Sunday, May 6, 2007

Home Rule - 1

The first colony in the British Empire was Ireland. For centuries it had been both a possession and a thorn in Britain’s side. A piece of it still is today.

“Too close for independence, too far for Union”, an opponent said during the 1800 Union Bill Fight. He lost. The bill added Ireland to the United Kingdom and added some 80 + Members to Parliament to a total of 670. By the 1880’s its wisdom was still in doubt.

The Irish had never fit into the Empire or into the Kingdom. The English were Protestant; the Irish were Catholic. The English were masters; the Irish were servants. The English owned the land in Ireland; the Irish rented it and worked it.

Emigration became the dominant feature of Irish society. The Potato Famine of the 1840’s made Irish emigration not only desirable but a matter of survival. By 1870 there were more Irish in America and overseas than in Ireland. The last two decades of the century saw a steady decline in population in Ireland because of this. The annual Christmas gift from the family overseas became a basic necessity of the Irish economy.

What to do about Ireland? Disraeli expressed the Conservatives’ perplexity:

I want to see a public man come forward and say what the Irish question is. One says it is a physical question; another, it is a spiritual. Now it is the absence of aristocracy, then the absence of railroads. It is the Pope one day, potatoes the next.
In the Nineteenth Century the Irish had produced a number of talented champions of their cause: Grattan, O’Connell, and Butt. Each of these moved closer towards a truly Irish Party in the country and in Parliament.

Charles Stewart Parnell took over the leadership of the Irish Party just in time for the 1880 elections. His predecessors had formed a Party. He knew how to use it.

The first leg of his vision was obstruction. He adopted a calculated campaign in Parliament to obstruct its business. This policy required absolute obedience from the Party’s members. Parnell expected each MP to vote the way he told them to vote and say exactly what he told them to say.

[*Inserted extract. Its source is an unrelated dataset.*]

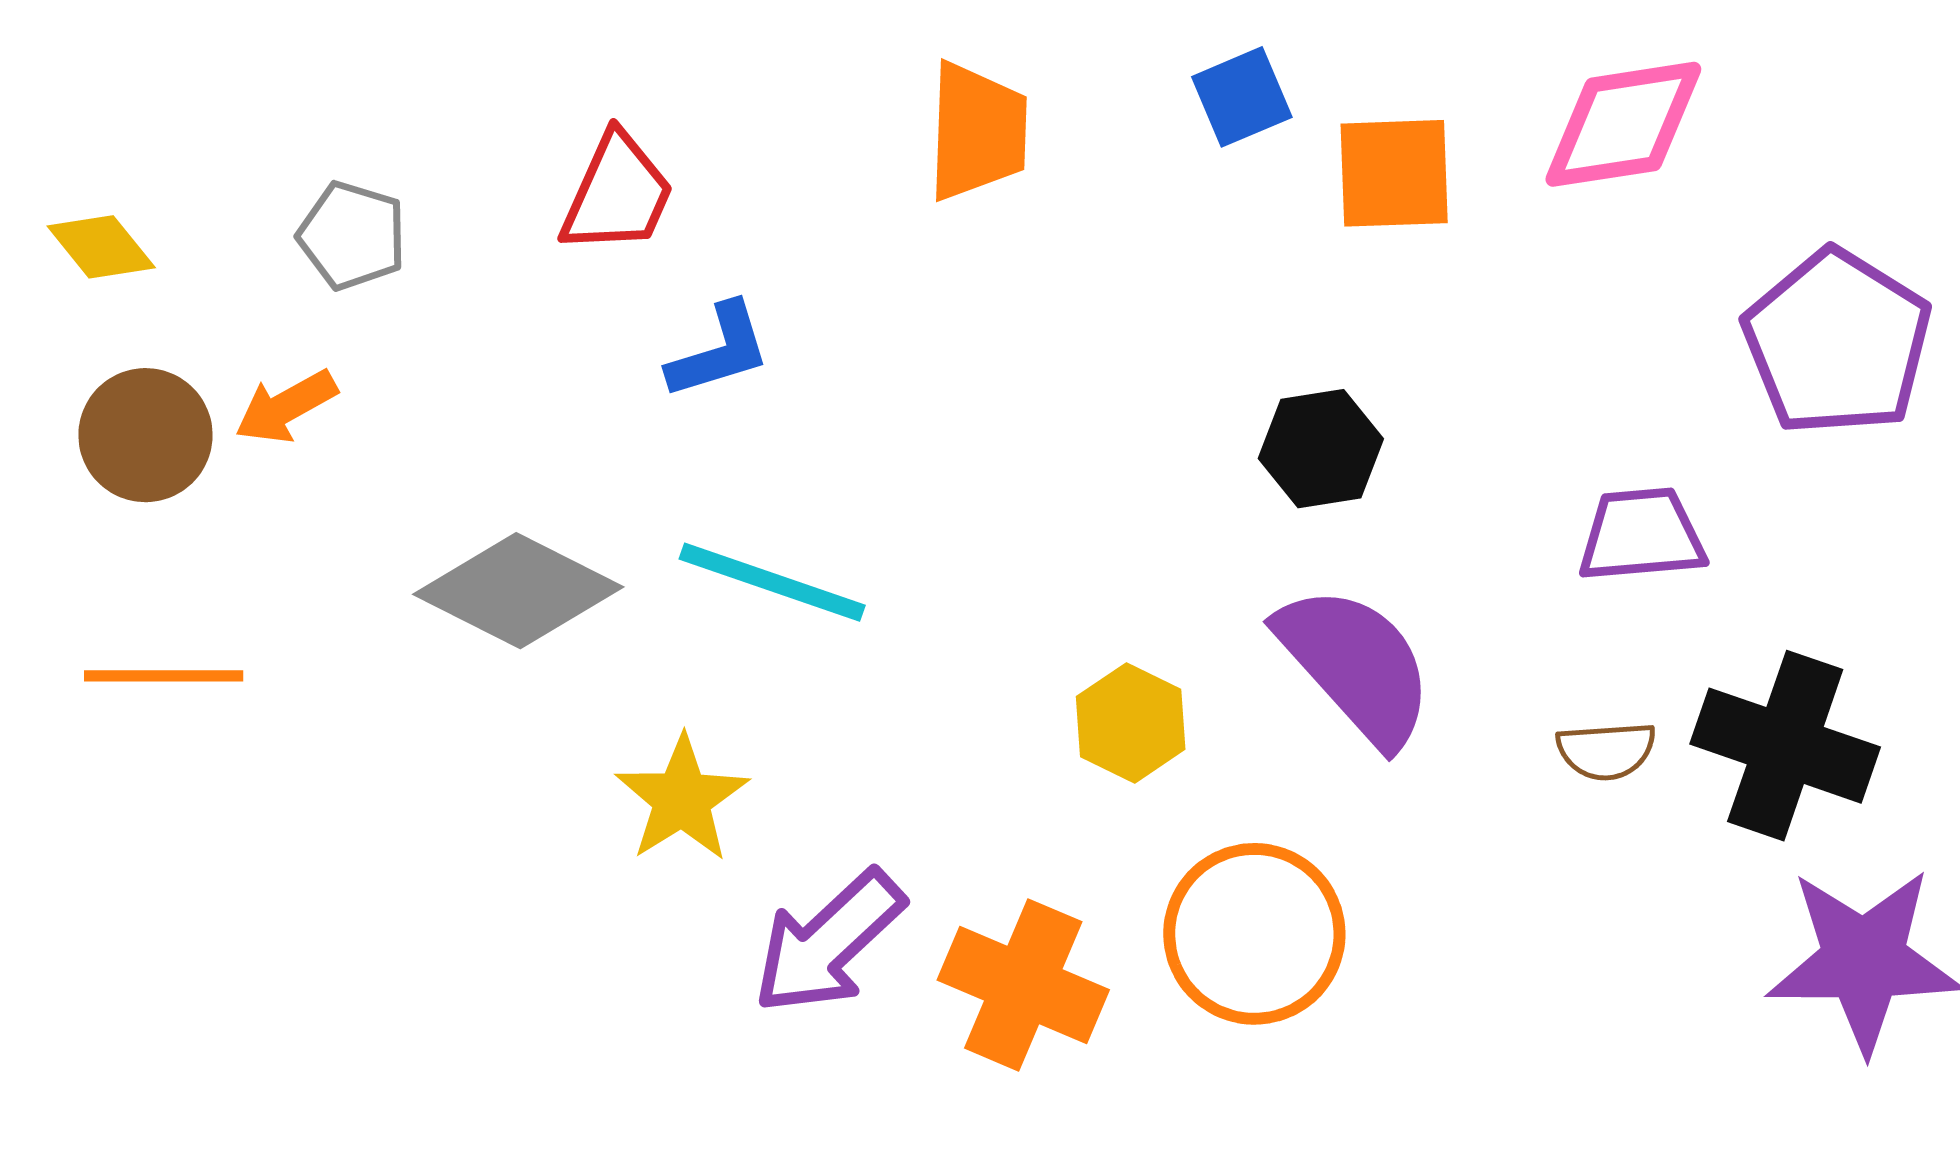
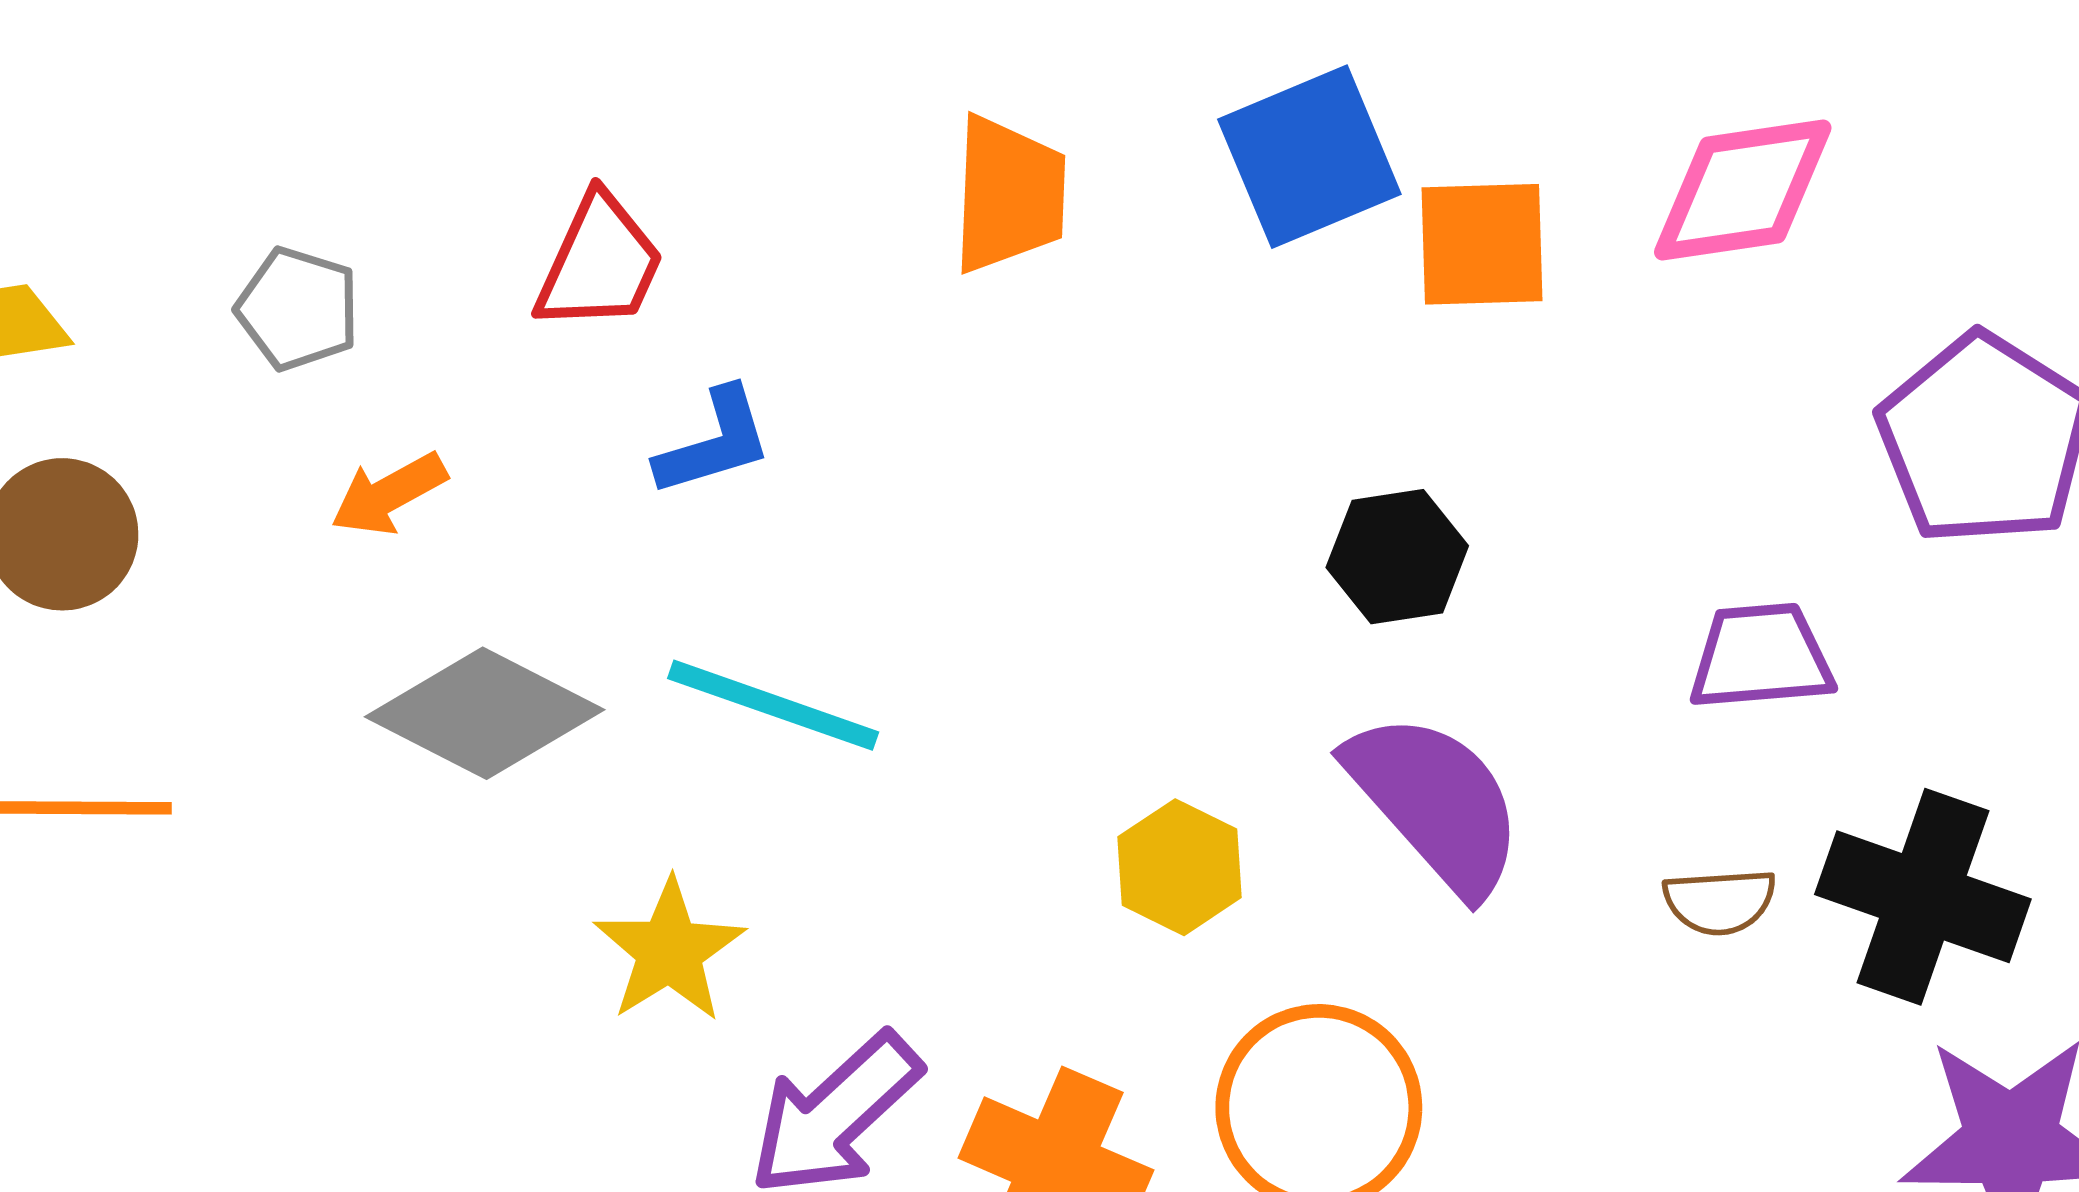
blue square: (1242, 97) -> (1309, 157), size x1.6
orange arrow: (286, 407) -> (389, 494), moved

The second leg was the use of the boycott.

The third leg was an alliance with the militant Irish organizations such as the Land League. When the more terrorist-oriented organization the Fenian Brotherhood held back, the Land League started absorbing its members. These kept the land in continual unrest.

The fourth leg was support from Irish organizations abroad especially in the United States. These furnished money and materials for the cause.

His overall plan was to bring coordinated pressure upon Britain from all quarters for Home Rule for Ireland. His secondary objective was to contain the terrorism that the militants were providing.

Winston Churchill in “My Early Life” gives this story:

…from this house there came a man called Mr. Burke. He gave me a drum. I cannot remember what he looked like, but I remember the drum. Two years afterwards when we were back in England, they told me he had been murdered by the Fenians in this same Phoenix Park we used to walk every day.
He was eight years old when Mr. Burke was killed.

Murders and violence had begun while Marlborough was governor and continued through the time of Gladstone’s Liberals. Parnell denounced the murders.

…no act has ever been perpetrated in our country, during the exciting struggle for social and political rights of the past fifty years, that has so stained the name of hospitable Ireland as this cowardly and unprovoked assassination of a friendly stranger.
Parnell tried to use civil disobedience while controlling violence. In his hands it was a weapon that hurt his own cause as well as the one he opposed. The world would have to wait until the next century for Mahatma Gandhi and Martin Luther King to show it how to use civil disobedience as an effective weapon. He failed to appreciate the importance of enforcing non-violence.

His other tools were far more effective. In Parliament, his party could tip the scales against one party or another. Irish had emigrated to Britain itself in large numbers and could vote in its elections. This meant that Parnell could not only influence most of the Irish borough’s voters but large numbers of voters in Britain, too. Irish in America and elsewhere could not contribute votes to Parnell’s organizations, but they could contribute money.

The most important part of Parnell’s campaign was the moral part. The essence of British imperialism (and of Europe’s) was that its empire was a benevolent force for progress and good in the world. To Parnell, it was not. Supporting Parnell meant rejecting the heart of Britain’s accomplishments over centuries, in fact, since Columbus’ time. By 1885 he had made the issue of Irish Home Rule the dominant issue in British Politics.

Excerpt from a book in progress. Churchill Stories. (from Chapter 1.)